For the entries below, print exactly the lines between the line holding "X143285000Y-100285000D01*" and the line holding "X150000000Y-79765862D01*", inclusive, and nothing else.

[[ INPUT RECORDS open ]]

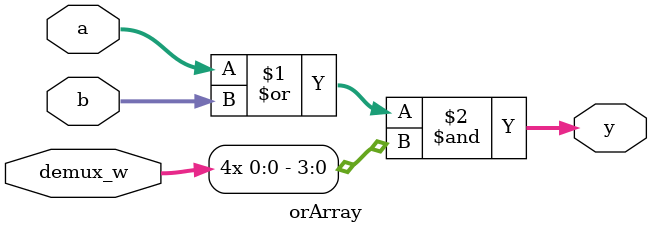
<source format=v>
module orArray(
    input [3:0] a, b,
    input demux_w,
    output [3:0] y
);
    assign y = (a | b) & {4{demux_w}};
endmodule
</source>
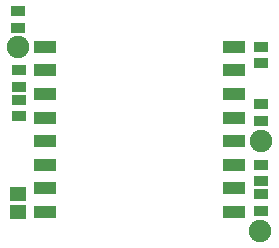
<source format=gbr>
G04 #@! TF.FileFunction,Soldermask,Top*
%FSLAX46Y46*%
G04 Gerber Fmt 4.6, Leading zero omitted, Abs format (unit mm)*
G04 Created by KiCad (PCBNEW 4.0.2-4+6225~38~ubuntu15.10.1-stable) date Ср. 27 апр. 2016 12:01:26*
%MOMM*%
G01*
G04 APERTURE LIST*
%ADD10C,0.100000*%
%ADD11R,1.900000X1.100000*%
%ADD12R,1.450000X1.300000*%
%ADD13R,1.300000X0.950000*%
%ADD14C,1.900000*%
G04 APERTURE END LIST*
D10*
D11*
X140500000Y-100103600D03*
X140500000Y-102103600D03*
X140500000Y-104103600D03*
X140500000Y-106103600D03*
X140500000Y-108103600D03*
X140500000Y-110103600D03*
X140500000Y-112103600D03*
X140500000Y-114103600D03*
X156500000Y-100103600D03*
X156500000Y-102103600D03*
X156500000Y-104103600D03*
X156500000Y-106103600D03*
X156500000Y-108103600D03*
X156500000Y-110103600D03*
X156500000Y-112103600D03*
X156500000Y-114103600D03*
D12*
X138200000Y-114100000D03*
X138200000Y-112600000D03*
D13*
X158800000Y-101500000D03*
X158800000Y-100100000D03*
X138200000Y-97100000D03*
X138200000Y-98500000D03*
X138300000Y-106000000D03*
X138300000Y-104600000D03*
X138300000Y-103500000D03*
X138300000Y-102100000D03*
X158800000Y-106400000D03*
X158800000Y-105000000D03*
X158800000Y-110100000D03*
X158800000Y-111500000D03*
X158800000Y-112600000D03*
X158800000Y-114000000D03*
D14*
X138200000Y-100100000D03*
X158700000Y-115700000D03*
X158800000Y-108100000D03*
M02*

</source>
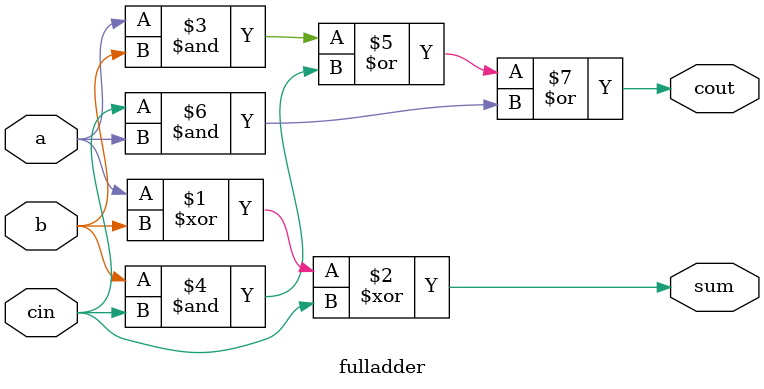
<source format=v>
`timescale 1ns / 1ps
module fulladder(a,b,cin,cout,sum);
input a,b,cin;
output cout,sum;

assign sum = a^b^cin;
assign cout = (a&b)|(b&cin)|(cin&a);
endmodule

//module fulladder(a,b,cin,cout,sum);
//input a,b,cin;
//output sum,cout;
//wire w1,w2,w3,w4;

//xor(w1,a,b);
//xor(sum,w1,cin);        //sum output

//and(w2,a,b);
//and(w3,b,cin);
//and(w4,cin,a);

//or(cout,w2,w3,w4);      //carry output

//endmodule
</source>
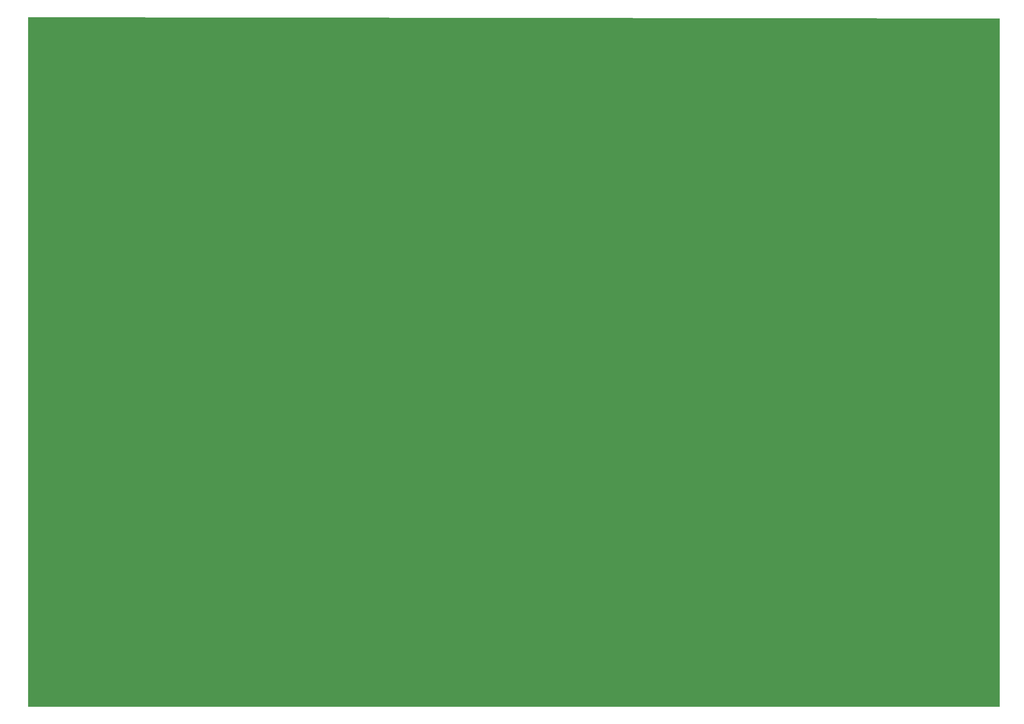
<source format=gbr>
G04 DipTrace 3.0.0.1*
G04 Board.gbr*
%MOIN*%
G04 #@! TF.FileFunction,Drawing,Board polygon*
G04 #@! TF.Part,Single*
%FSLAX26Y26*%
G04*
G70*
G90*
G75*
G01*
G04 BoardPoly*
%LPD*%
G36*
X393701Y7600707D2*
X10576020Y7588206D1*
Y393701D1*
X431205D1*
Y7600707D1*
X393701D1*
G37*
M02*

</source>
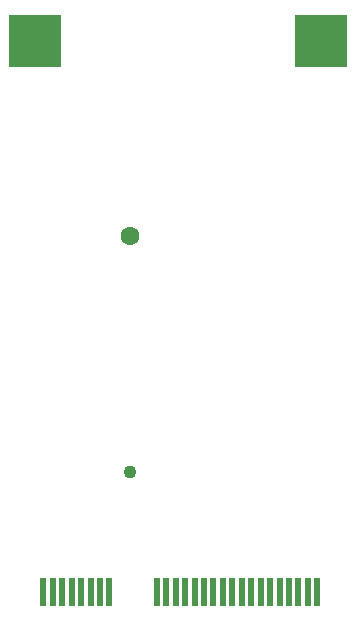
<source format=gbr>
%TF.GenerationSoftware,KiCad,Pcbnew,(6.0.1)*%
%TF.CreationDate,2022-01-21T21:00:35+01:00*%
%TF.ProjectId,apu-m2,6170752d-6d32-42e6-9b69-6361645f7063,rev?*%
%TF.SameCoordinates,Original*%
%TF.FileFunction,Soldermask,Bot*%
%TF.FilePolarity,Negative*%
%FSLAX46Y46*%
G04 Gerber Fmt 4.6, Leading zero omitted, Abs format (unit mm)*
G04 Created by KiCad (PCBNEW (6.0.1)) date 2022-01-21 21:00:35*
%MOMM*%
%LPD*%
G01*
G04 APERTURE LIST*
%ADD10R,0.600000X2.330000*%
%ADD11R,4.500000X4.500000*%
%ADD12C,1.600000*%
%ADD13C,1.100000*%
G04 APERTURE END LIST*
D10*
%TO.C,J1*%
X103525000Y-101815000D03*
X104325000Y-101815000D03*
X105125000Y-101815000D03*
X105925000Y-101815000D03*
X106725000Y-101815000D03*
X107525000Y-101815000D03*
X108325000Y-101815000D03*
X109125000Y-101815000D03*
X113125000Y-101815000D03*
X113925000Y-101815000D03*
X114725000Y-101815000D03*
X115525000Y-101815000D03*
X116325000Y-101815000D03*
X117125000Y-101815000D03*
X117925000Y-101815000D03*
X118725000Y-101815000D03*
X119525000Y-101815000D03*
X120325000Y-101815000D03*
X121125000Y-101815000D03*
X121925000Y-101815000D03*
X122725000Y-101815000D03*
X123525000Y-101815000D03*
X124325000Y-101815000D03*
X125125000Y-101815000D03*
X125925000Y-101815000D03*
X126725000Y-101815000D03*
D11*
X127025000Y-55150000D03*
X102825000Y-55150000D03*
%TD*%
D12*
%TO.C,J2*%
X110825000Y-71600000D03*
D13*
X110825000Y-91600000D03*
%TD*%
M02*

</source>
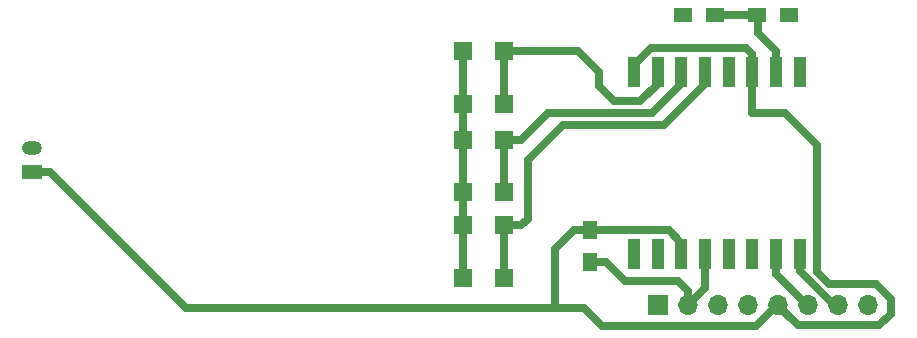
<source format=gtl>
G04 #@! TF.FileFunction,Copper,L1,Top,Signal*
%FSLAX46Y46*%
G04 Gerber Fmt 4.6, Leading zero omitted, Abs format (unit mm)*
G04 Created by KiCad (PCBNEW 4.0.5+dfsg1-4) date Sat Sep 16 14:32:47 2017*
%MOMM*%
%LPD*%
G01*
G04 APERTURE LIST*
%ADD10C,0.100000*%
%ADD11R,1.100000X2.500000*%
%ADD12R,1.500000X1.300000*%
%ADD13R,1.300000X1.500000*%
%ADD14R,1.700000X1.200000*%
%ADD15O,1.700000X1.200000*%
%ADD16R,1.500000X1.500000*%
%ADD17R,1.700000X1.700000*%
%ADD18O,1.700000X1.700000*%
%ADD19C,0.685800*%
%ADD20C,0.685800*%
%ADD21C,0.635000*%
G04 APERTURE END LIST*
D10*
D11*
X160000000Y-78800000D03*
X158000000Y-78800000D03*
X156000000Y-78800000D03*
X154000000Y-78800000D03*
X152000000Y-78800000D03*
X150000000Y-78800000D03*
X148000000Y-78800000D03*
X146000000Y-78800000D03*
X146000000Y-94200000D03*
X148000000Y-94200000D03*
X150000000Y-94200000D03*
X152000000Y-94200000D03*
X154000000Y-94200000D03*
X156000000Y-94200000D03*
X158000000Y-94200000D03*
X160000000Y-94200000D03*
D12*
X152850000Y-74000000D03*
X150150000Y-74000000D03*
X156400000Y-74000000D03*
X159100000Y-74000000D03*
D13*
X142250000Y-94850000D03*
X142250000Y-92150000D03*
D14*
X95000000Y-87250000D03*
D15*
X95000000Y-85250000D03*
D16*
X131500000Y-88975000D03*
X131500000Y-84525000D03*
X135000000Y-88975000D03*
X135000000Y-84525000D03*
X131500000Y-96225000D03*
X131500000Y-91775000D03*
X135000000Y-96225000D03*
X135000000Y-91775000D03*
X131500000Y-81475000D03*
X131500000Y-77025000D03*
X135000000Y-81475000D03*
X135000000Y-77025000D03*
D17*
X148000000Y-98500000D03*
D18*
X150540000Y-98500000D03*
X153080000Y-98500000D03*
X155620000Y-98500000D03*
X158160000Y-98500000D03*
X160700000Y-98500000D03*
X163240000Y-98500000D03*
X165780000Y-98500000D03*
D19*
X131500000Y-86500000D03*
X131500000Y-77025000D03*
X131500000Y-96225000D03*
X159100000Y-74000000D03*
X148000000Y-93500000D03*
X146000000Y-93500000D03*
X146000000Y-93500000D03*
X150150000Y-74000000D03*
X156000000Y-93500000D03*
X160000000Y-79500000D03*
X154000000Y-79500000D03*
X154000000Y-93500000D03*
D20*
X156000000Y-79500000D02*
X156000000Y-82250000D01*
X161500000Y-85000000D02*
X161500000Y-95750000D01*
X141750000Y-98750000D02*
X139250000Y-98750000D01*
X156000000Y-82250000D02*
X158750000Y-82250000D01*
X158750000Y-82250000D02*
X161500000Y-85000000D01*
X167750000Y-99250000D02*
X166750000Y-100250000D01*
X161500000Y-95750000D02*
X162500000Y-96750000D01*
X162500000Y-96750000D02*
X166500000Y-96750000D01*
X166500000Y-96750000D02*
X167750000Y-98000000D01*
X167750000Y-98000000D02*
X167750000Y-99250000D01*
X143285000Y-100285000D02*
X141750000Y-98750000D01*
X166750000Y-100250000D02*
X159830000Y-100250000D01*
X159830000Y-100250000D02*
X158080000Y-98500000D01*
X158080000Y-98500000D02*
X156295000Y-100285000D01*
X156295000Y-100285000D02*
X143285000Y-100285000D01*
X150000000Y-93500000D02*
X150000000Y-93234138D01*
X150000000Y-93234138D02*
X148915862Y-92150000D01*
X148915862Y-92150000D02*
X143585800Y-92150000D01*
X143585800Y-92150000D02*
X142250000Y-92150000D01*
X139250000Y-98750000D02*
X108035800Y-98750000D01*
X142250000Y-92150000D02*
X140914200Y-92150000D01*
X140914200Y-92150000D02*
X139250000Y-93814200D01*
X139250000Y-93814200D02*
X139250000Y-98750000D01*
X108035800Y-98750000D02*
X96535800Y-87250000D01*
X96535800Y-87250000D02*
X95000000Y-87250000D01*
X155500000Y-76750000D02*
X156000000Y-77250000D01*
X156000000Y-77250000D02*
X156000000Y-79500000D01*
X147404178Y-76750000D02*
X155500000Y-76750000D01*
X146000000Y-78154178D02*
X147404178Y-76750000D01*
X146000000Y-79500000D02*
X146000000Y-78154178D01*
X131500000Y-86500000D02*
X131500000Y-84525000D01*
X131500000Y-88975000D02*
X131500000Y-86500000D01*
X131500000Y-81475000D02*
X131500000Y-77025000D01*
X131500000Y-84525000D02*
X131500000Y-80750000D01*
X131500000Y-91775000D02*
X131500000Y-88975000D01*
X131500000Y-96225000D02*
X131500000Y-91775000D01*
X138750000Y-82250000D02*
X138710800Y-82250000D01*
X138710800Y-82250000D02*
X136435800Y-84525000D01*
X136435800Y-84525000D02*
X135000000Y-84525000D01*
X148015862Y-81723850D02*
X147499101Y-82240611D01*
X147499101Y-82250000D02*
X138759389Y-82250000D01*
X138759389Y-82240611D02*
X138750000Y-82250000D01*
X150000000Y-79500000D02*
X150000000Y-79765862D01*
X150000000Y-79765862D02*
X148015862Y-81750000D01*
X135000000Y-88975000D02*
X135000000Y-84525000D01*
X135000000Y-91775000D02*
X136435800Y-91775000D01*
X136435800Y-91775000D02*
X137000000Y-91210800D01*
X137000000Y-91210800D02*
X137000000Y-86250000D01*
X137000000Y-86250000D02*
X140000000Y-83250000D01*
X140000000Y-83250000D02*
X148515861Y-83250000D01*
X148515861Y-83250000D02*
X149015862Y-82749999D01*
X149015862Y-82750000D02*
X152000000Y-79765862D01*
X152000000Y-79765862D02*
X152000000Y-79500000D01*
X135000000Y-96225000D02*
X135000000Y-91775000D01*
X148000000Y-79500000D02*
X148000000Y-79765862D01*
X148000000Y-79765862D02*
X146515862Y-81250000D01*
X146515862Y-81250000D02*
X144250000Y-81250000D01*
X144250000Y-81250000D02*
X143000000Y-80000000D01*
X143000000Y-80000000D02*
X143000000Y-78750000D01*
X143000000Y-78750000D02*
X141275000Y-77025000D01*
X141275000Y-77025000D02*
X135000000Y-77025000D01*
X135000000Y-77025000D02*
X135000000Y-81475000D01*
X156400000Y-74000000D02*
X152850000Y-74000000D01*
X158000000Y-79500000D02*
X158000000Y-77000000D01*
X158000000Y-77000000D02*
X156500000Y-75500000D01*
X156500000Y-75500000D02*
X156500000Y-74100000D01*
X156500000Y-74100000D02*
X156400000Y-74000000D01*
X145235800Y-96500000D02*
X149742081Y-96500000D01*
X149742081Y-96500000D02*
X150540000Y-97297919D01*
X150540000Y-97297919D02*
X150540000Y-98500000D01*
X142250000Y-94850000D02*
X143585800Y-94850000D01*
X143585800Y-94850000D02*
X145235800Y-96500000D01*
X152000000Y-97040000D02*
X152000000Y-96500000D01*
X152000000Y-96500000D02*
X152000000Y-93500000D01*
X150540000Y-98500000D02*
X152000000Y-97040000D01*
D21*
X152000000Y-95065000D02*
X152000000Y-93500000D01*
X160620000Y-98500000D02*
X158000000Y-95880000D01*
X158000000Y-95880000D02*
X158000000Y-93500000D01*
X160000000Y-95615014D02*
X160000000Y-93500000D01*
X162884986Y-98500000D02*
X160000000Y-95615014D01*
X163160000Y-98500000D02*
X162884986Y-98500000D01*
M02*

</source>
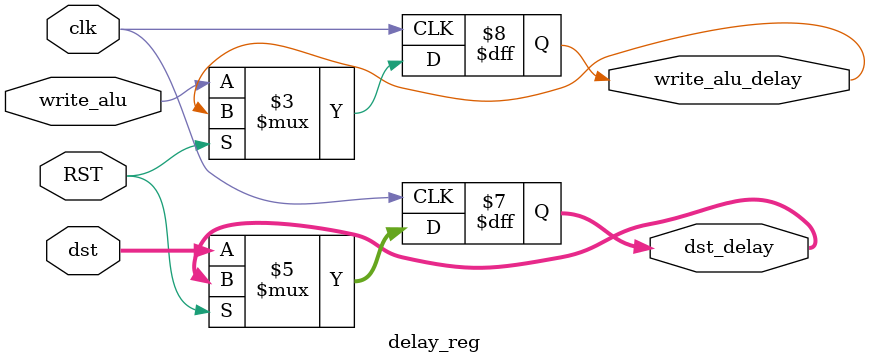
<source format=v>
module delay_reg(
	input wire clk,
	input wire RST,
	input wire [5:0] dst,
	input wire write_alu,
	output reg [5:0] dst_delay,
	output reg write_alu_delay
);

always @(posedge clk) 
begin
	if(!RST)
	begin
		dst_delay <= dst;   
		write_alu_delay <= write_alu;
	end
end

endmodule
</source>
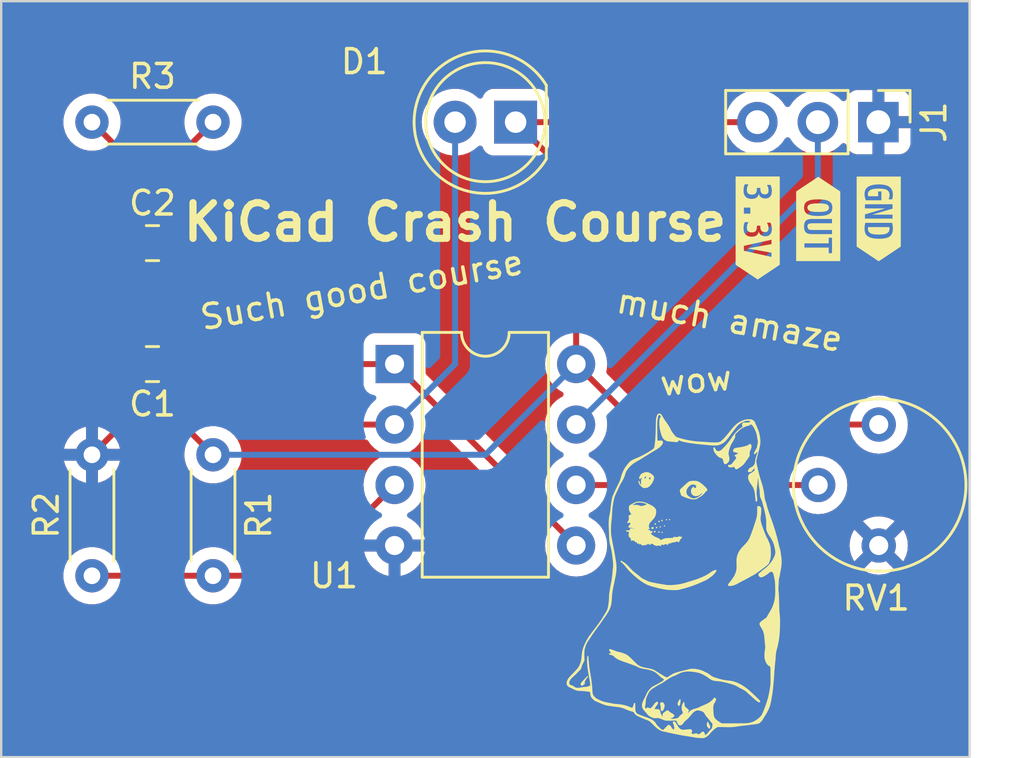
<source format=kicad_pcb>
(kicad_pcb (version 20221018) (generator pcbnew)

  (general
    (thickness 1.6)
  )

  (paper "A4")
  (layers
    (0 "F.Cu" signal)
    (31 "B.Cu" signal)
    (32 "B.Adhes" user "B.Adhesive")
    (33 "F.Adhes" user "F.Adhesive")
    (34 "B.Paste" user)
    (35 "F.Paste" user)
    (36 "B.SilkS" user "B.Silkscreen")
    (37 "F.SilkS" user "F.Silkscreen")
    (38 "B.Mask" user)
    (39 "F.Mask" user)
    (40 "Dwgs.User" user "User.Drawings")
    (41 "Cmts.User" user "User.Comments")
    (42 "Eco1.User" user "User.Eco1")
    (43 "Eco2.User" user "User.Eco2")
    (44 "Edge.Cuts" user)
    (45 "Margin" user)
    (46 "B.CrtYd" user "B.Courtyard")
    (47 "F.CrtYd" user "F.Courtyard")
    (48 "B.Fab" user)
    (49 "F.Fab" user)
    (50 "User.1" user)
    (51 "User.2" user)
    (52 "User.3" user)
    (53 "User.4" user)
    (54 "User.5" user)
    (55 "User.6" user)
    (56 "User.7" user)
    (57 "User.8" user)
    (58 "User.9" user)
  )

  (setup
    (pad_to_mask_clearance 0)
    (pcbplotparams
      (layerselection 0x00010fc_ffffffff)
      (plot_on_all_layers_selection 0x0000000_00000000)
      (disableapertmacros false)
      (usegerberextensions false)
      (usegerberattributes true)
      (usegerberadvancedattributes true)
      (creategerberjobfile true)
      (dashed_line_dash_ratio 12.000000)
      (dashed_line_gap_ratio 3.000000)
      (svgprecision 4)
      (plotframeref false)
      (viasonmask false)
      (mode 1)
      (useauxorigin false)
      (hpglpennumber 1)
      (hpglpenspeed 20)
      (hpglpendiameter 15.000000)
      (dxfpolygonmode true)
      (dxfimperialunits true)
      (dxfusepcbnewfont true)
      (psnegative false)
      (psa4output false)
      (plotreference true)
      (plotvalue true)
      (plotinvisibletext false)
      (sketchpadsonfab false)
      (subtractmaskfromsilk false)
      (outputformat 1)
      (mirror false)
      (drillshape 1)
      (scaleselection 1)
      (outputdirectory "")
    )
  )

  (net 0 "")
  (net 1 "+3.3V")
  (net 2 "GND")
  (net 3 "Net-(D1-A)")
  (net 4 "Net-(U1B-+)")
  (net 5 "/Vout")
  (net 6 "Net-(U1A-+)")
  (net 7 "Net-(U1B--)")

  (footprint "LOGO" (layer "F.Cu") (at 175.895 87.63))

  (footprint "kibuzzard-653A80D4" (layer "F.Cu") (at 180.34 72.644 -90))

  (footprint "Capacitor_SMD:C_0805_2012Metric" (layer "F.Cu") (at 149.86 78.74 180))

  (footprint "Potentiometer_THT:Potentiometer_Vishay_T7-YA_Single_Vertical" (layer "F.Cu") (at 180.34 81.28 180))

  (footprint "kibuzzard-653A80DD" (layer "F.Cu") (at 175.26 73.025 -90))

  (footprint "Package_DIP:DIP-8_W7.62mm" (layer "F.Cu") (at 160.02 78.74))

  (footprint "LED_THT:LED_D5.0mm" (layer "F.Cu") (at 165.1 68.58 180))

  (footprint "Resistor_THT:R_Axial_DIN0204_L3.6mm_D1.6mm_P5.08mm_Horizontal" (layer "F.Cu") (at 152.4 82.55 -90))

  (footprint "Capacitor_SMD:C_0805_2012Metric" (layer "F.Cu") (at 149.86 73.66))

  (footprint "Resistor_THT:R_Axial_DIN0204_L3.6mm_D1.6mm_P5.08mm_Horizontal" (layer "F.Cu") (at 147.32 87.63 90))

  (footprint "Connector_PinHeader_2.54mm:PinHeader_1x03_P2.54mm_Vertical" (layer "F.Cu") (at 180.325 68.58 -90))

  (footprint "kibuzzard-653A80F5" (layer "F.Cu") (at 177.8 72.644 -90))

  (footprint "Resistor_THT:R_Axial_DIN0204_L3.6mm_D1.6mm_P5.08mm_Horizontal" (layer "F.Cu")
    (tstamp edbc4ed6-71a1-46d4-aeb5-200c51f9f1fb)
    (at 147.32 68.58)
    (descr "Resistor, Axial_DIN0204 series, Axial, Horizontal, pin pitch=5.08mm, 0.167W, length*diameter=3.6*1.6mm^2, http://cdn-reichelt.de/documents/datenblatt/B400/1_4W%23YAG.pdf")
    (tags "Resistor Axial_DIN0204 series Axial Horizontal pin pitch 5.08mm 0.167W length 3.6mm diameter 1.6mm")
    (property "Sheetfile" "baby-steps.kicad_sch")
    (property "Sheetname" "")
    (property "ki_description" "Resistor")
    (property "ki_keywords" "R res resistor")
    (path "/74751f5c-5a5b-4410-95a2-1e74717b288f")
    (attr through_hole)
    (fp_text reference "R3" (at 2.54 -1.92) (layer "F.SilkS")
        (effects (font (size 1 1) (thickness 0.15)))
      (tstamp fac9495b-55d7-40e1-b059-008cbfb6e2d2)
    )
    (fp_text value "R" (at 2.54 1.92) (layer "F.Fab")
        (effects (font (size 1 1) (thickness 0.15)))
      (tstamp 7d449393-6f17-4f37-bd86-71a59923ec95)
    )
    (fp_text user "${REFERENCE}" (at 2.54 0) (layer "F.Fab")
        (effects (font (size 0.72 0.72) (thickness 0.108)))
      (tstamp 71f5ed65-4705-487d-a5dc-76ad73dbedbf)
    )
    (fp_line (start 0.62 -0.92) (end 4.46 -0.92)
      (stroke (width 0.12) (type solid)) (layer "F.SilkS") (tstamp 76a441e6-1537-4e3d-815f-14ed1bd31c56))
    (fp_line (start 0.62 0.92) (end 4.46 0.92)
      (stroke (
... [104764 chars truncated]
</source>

[[ INPUT RECORDS closed ]]

*ANSWER TO THE EXERCISE*:
X143285000Y-100285000D01*
X150000000Y-93500000D02*
X150000000Y-93234138D01*
X150000000Y-93234138D02*
X148915862Y-92150000D01*
X148915862Y-92150000D02*
X143585800Y-92150000D01*
X143585800Y-92150000D02*
X142250000Y-92150000D01*
X139250000Y-98750000D02*
X108035800Y-98750000D01*
X142250000Y-92150000D02*
X140914200Y-92150000D01*
X140914200Y-92150000D02*
X139250000Y-93814200D01*
X139250000Y-93814200D02*
X139250000Y-98750000D01*
X108035800Y-98750000D02*
X96535800Y-87250000D01*
X96535800Y-87250000D02*
X95000000Y-87250000D01*
X155500000Y-76750000D02*
X156000000Y-77250000D01*
X156000000Y-77250000D02*
X156000000Y-79500000D01*
X147404178Y-76750000D02*
X155500000Y-76750000D01*
X146000000Y-78154178D02*
X147404178Y-76750000D01*
X146000000Y-79500000D02*
X146000000Y-78154178D01*
X131500000Y-86500000D02*
X131500000Y-84525000D01*
X131500000Y-88975000D02*
X131500000Y-86500000D01*
X131500000Y-81475000D02*
X131500000Y-77025000D01*
X131500000Y-84525000D02*
X131500000Y-80750000D01*
X131500000Y-91775000D02*
X131500000Y-88975000D01*
X131500000Y-96225000D02*
X131500000Y-91775000D01*
X138750000Y-82250000D02*
X138710800Y-82250000D01*
X138710800Y-82250000D02*
X136435800Y-84525000D01*
X136435800Y-84525000D02*
X135000000Y-84525000D01*
X148015862Y-81723850D02*
X147499101Y-82240611D01*
X147499101Y-82250000D02*
X138759389Y-82250000D01*
X138759389Y-82240611D02*
X138750000Y-82250000D01*
X150000000Y-79500000D02*
X150000000Y-79765862D01*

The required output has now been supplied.